# TRECHO DO TEXTO
• • •

Em seu novo ensaio, o italiano Nuccio Ordine critica a “ditadura do proveito”, o utilitarismo da educação e o pouco interesse da política pelos bens do espírito

Paris           

Uma imagem composta para representar a leitura e a cultura em geral como um refúgio.

O noticiário policial de 26 de dezembro de 2013 em Paris relata que um escritor desesperado, farto de instituições indiferentes à sua paixão pela cultura, arremessou seu carro contra os portões gradeados do Palácio do Eliseu. O motorista, Attilio Maggiulli, não pôde suportar o que considerava um desprezo oficial ao projeto da sua vida, o Théâtre de la Comédie Italiénne – que perdeu quase 50% de financiamento público em três anos –, e não encontrou melhor maneira de apresentar suas queixas do que carimbar sua indignação contra a residência oficial da presidência da República Francesa.
Até aqui tem-se o resumo da história de Maggiulli. A notícia remete, no entanto, à história de outro escritor indignado, o professor italiano Nuccio Ordine (nascido em Diamante, região da Calábria, daí o nome Diamante Ordine em sua certidão de batismo). Com personagens iguais ou parecidos – uma cultura apunhalada, uma educação asfixiada e um povo adormecido –, Ordine, de 55 anos, preferiu usar a palavra para atacar a ignorância das instituições e alertar sobre seus efeitos para a cidadania. Se deixarmos que nos roubem o legado de nossos antepassados e que se mutile o conhecimento, alerta, não apenas deixaremos de ser pessoas cultas, como também todas as gerações futuras deixarão de ser pessoas em sentido estrito.

• • •

De acordo com o texto sobre Nuccio Ordine, em que cidade e região da Itália ele nasceu?

# MATERIAL DE ORIGEM

• • •

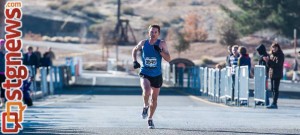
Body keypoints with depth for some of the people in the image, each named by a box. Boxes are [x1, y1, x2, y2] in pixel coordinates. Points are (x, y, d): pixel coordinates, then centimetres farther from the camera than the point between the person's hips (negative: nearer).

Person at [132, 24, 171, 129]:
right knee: (146, 91, -29)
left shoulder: (162, 44, -6)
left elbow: (168, 59, -11)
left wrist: (160, 51, -26)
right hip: (145, 74, -1)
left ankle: (150, 119, 30)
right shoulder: (143, 43, -3)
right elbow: (134, 50, 17)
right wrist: (135, 61, 3)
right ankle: (145, 106, 3)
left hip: (157, 75, 1)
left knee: (154, 98, 10)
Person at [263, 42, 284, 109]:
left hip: (277, 74, -8)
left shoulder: (280, 55, -6)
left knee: (275, 89, -11)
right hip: (271, 73, 8)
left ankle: (274, 103, -14)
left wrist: (269, 61, -21)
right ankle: (274, 103, 10)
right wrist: (267, 61, -3)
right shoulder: (271, 55, 15)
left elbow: (278, 64, -17)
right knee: (272, 89, 7)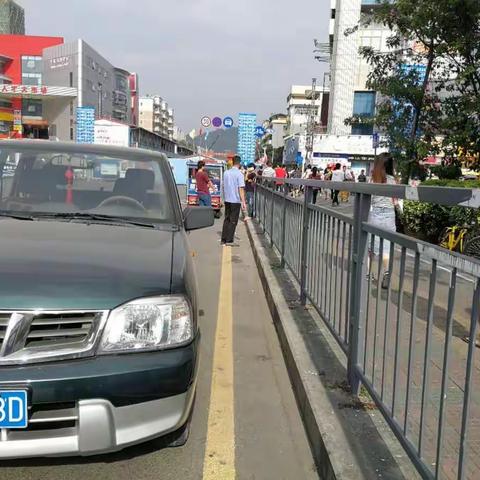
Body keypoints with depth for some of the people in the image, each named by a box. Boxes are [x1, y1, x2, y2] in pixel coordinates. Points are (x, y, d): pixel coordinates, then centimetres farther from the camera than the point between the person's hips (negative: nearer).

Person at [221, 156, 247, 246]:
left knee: (227, 219, 13)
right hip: (236, 200, -6)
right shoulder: (239, 174, -12)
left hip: (227, 200, 6)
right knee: (233, 221, 0)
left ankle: (223, 239, 15)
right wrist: (243, 202, -17)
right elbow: (241, 189, -16)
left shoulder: (226, 173, 7)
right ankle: (229, 241, 0)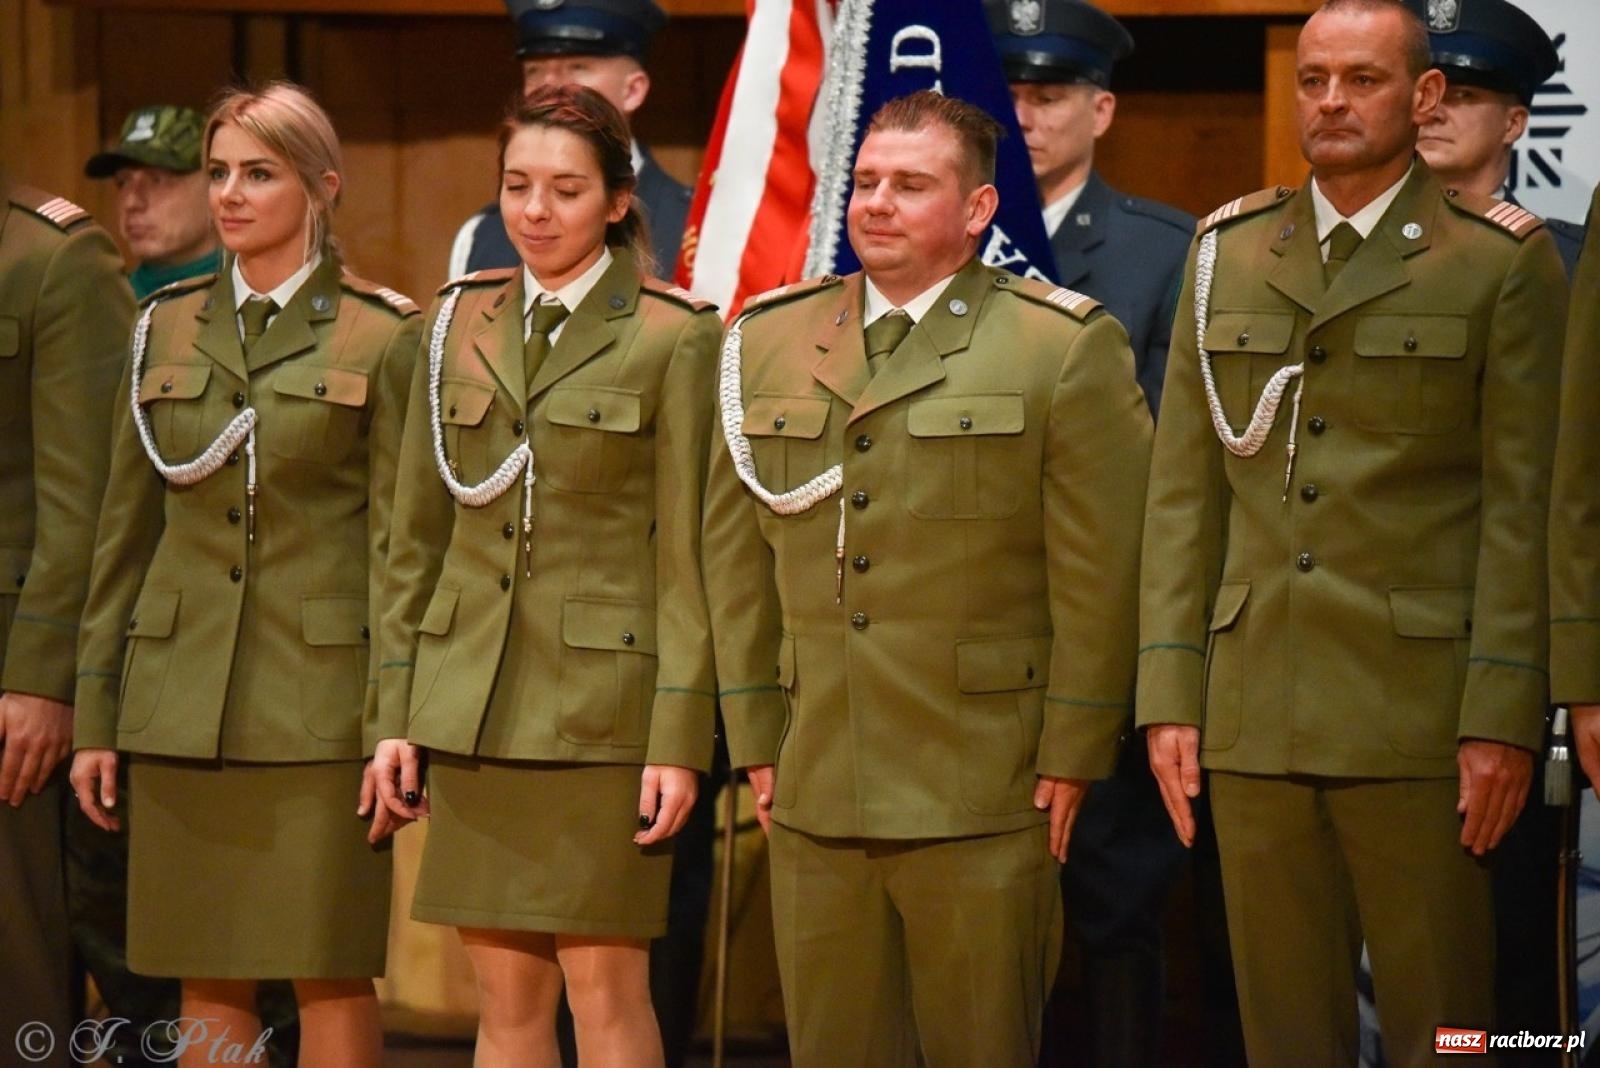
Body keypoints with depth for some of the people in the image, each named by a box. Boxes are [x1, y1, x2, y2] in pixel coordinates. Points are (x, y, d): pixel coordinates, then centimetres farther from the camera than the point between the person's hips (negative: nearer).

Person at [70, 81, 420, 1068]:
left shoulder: (380, 337, 0)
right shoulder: (167, 328, 11)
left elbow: (399, 541, -2)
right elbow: (124, 533, 12)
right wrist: (96, 720, 9)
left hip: (317, 701, -4)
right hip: (180, 701, 4)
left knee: (332, 974, -2)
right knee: (207, 985, 6)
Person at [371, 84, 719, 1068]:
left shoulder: (675, 337, -3)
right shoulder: (460, 323, 10)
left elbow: (688, 557, -6)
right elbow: (417, 537, 12)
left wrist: (679, 740, -10)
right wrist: (397, 716, 8)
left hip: (603, 702, -4)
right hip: (474, 702, 4)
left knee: (605, 988, -4)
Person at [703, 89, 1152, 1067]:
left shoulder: (1067, 348, -1)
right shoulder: (768, 343, 13)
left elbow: (1101, 573, -4)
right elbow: (737, 557, 14)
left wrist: (1071, 756, -7)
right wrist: (754, 737, 9)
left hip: (982, 803, -4)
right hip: (815, 795, 4)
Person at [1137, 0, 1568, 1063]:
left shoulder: (1502, 260, 0)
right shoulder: (1227, 254, 13)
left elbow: (1524, 506, -4)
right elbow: (1183, 492, 12)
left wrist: (1503, 717, -11)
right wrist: (1169, 695, 5)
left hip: (1420, 713, -4)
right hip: (1254, 714, 4)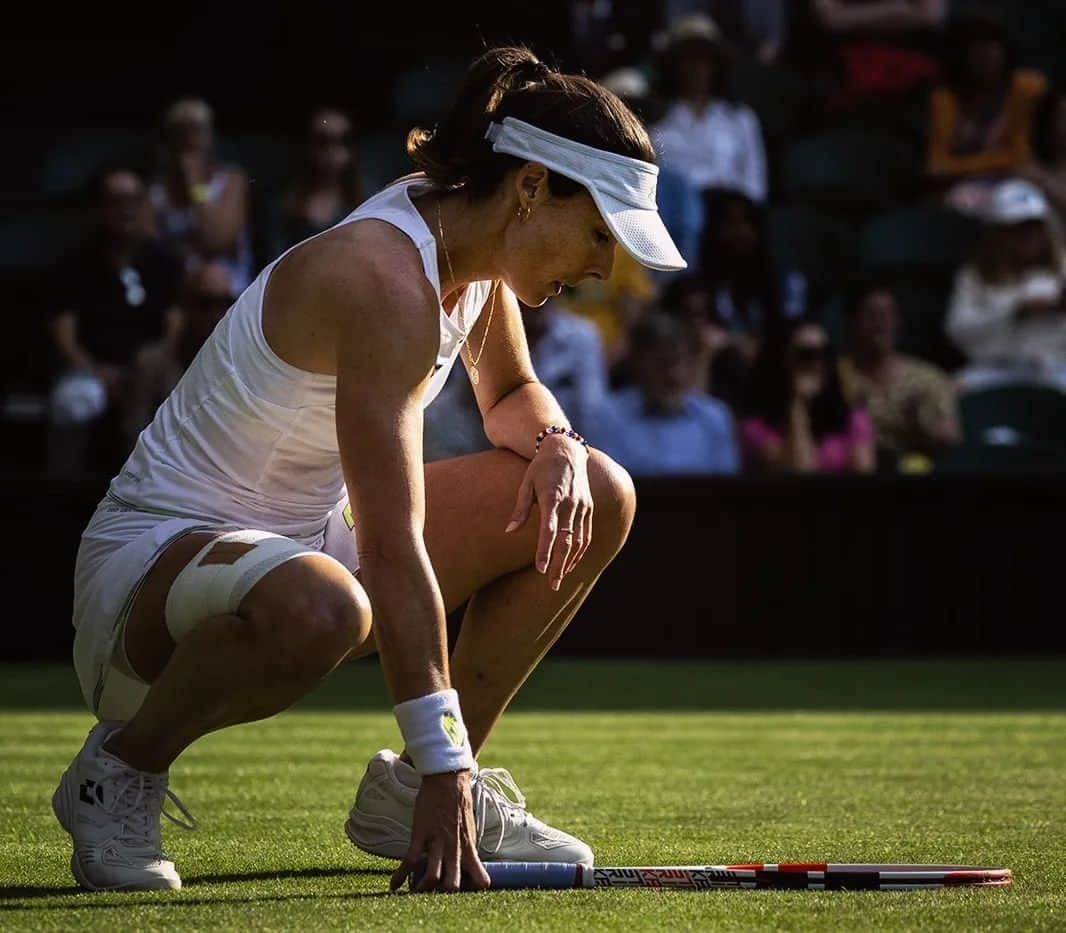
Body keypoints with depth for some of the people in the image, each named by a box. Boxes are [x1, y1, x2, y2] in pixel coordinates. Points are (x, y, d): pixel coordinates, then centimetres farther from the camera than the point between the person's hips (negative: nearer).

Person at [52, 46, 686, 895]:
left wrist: (556, 442, -6)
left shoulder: (472, 249, -1)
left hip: (309, 535, 10)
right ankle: (123, 766, -13)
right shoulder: (385, 278, -28)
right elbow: (393, 549, -34)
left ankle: (408, 795, 5)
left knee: (598, 498, 1)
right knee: (318, 608, -44)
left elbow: (510, 393, 20)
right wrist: (442, 761, -37)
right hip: (157, 550, -10)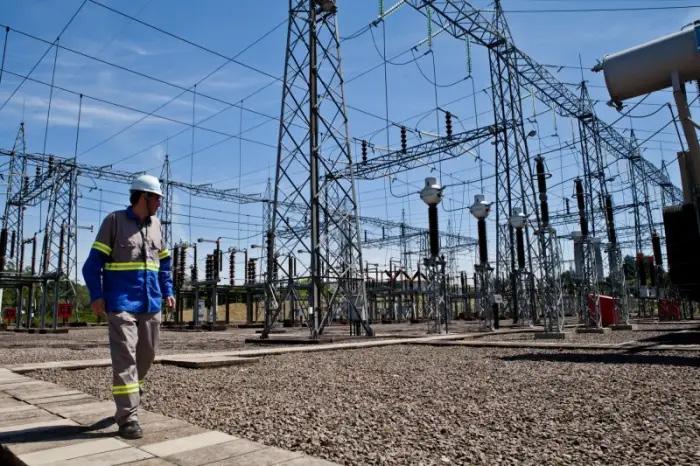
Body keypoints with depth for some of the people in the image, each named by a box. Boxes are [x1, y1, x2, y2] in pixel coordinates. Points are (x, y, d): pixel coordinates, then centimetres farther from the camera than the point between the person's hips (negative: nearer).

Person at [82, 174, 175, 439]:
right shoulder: (114, 220, -3)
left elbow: (164, 262, 20)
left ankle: (129, 396, 35)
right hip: (121, 303, -6)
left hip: (151, 303, 6)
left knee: (146, 355, 12)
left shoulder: (155, 224, 12)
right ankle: (128, 418, -4)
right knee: (125, 356, -9)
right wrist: (96, 296, -14)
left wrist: (167, 292, 11)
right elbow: (93, 262, -4)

• • •

# EXERCÍCIO CONCLUÍDO
Em Diamante, na região da Calábria.